Roland-Garros : la renaissance de Berrettini, un amour du tennis plus fort que les blessures
L'Italien, 105e mondial, a écarté Cerundolo en trois sets lundi, vengeant Jannik Sinner et retrouvant les quarts d'un Majeur pour la première fois depuis quatre ans.

La résurrection de Matteo Berrettini sur la terre battue parisienne s’est confirmée lundi avec une victoire autoritaire sur l’Argentin Juan Manuel Cerundolo (6-3, 7-6, 7-6). À 30 ans, le Romain, classé 105e joueur mondial, n’avait plus atteint les quarts de finale d’un tournoi du Grand Chelem depuis près de quatre ans. Son succès, salué par une presse italienne en liesse, prend une dimension particulière : il venge l’élimination précoce de Jannik Sinner, numéro un mondial, tombé au tour précédent face au même Cerundolo, et fait de Berrettini le quart-de-finaliste le moins bien classé à Roland-Garros depuis 2007.
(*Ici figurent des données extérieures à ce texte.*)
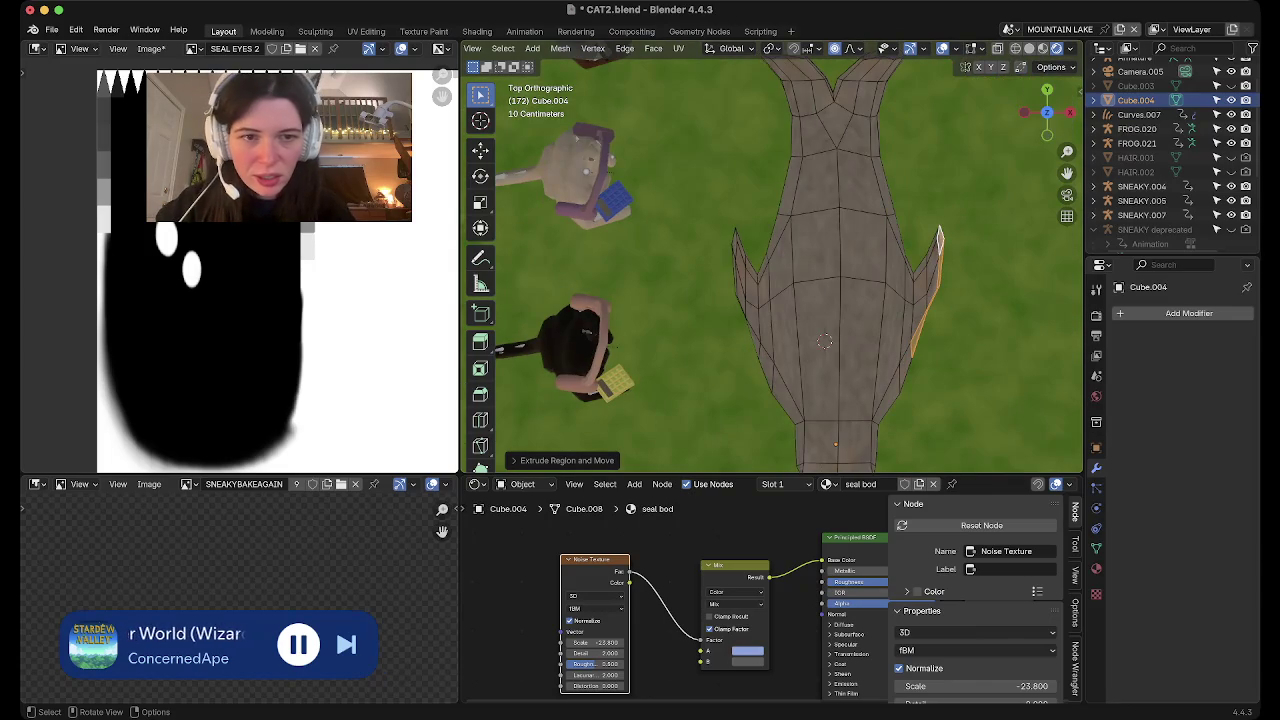
Turn on X-ray and box-select the left fin's edges
key("alt+z")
Ce retour au premier plan s’inscrit dans un parcours semé d’embûches. Entre 2021 et 2024, l’Italien a enchaîné les blessures – une opération à la main, des problèmes abdominaux, un moral en berne – qui l’ont tenu éloigné du circuit et ont fait dégringoler son classement. « Le tennis est l’amour de ma vie, sinon je ne serais pas là », a-t-il déclaré après la rencontre, des mots qui résument une détermination sans faille. La presse transalpine, de Libero Quotidiano à Il Giornale, salue un champion « martelant » ses adversaires, quand les médias argentins (La Gaceta, Ámbito Financiero) mettent en avant l’épuisement de Cerundolo, qui avait passé plus de quatorze heures sur les courts depuis le début du tournoi.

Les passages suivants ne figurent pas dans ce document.